» **WORK TO COMPLETE**
1 > Please translate this sentence from the garden store passage into Spanish: "We will end up paying the price for that attitude."
2 > Extend the garden store passage, picking up after its final sentence.

Tuesday, May 19, 2009

#45 TRAILBLAZES * (revised 6/4) "give it away"




If we believe that every product in our stores has to be sold at a price, we are fools.
We will end up paying the price for that attitude.





“I would rather burn it than sale it”


A large garden store owner in Missouri
when asked about his specials and promotions





“For years I have placed a nice order each spring for garden seeds and some supplies from my favorite mail order catalog. My reason is a little silly. I could probably buy the same stuff from my local garden store for less money. You know why? Because when I open that box, they always send me something for free. It may be a dumb little measuring spoon or a ruler, or a handy pocket knife for cutting. But I use them and I look forward to what kind of neat prize I am getting this season!”


A gardener from
North Dakota




“I took my truck and trailer down to my favorite garden store and stacked it heaping full with bags of bark for my flower beds. There were two old broken half bags sitting in the corner. I asked the manager if I could buy those bags at a reduced price to add to the load. The manager, who help load the order, refused and would only sell me the bags at full price, saying that he never discounted anything. You know what? There is something that I will never do. I will never return to that store again.”

» **SUPPLIED MATERIAL**
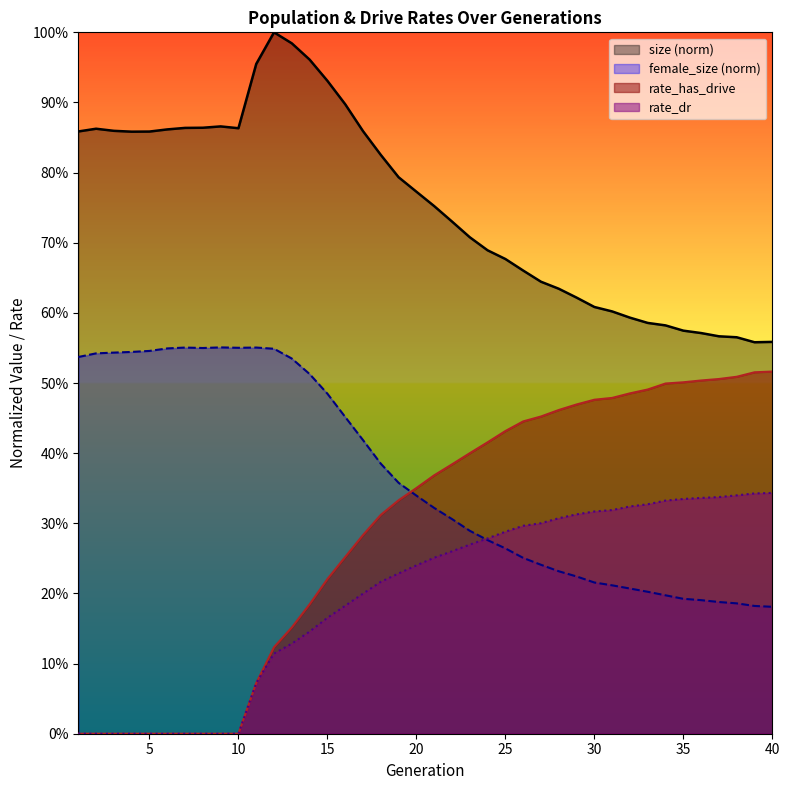

Count the female_size values in the range 0 to 1.

40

» **RESPONSES TO THE TASKS**
1 > Terminaremos pagando el precio por esa actitud.

2 >
Homeowner

From Nevada




“Ten years ago, my wife and I moved to this town in Colorado. It was a new house and we needed a lot of plants for landscaping. I just picked a garden store at random, looked over their selection and started buying right then and there. The Manager was kind enough to extend to us a small discount on the purchase which helped. But when we got to the cash register, a funny thing happened. The owner, seeing the large purchase, approached us to thank us personally for choosing her store. Then she pointed to the selection of flowers and said “Please pick out a couple flats of Geraniums for your home, as our gift to you.” We were delighted. This has been our garden store for ten years because of the kindness of the owner. We would never shop anywhere else.”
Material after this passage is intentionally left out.